*VORLIEGENDER TEXTAUSZUG*:

───

Landesparteitag der Grünen in NRW: Zurück an die Macht

Klare Sprache zum Wahlkampfauftakt: Die Grünen wollen regieren. Massive Unterstützung kommt per Videobotschaft von Vizekanzler Robert Habeck.

Mona Neubaur, Landesvorsitzende der Grünen in Nordrhein-Westfalen, spricht auf dem Parteitag.

Will NRW zu ersten klimaneutralen Industrieregion machen: Landesvorsitzende Mona Neubaur Foto: dpa

BOCHUM taz | Nach fünf Jahren Opposition wollen Nordrhein-Westfalens Grüne zurück an die Macht: Mit dem Ziel Regierung ist die Partei in den Landtagswahlkampf gestartet. „Ich will alles dafür tun, dass am Ende kein Weg an unseren Inhalten vorbeiführt“, erklärte die Landesparteivorsitzende und Spitzenkandidatin Mona Neubaur beim Wahl-Parteitag am Freitag. Hauptaufgabe sei, NRW zur „ersten klimaneutralen Industrieregion Europas“ zu machen.

───

*AUFGABENLISTE*:
1/ Wie lange waren die Grünen in Nordrhein-Westfalen laut dem Bericht über den Landesparteitag in der Opposition?
2/ Zitieren Sie aus dem Bericht über den Landesparteitag den Abschnitt von „Landesparteitag der Grünen“ bis einschließlich „auf dem Parteitag.“.

*VORLIEGENDE EINTRÄGE*:
───

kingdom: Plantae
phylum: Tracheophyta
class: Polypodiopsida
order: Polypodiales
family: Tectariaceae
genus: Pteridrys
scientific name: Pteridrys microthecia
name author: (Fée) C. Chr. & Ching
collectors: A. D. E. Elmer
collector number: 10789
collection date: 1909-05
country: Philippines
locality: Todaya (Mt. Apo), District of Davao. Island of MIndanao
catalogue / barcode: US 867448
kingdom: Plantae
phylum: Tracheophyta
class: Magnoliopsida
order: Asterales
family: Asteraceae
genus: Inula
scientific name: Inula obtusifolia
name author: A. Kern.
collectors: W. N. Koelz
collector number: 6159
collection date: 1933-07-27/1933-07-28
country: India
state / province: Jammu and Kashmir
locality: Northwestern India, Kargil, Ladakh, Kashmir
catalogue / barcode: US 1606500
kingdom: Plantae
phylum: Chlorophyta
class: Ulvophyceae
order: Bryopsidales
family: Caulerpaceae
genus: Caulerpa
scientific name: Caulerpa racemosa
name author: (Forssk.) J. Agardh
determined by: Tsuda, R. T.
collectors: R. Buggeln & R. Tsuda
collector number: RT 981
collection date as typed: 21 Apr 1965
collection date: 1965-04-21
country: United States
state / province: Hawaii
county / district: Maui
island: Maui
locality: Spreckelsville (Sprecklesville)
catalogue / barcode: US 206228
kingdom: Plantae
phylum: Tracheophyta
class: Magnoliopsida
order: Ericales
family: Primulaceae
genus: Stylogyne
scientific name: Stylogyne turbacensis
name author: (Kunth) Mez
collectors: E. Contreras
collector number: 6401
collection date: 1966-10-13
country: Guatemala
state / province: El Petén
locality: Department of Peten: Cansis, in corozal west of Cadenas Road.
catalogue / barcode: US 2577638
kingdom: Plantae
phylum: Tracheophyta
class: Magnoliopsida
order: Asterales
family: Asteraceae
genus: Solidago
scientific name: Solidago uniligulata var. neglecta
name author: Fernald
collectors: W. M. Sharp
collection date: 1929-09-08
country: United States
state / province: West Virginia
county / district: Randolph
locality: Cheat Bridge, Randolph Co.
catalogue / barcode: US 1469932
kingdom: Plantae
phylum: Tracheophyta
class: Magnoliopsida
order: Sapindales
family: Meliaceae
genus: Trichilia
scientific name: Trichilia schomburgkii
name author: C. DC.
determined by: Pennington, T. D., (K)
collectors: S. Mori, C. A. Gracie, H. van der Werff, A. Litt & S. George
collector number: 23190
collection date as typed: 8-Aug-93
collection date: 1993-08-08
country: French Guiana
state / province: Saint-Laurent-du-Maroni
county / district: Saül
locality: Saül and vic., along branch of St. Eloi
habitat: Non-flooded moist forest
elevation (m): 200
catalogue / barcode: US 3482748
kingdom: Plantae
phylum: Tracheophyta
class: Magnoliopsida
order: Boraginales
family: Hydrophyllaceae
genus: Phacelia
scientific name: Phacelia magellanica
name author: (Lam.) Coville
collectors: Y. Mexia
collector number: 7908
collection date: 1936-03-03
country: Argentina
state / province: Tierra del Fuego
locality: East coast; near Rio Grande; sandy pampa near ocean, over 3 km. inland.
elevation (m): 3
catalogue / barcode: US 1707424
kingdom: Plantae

───

*LÖSUNGEN JE AUFGABE*:
1/ Fünf Jahre.

2/
Landesparteitag der Grünen in NRW: Zurück an die Macht

Klare Sprache zum Wahlkampfauftakt: Die Grünen wollen regieren. Massive Unterstützung kommt per Videobotschaft von Vizekanzler Robert Habeck.

Mona Neubaur, Landesvorsitzende der Grünen in Nordrhein-Westfalen, spricht auf dem Parteitag.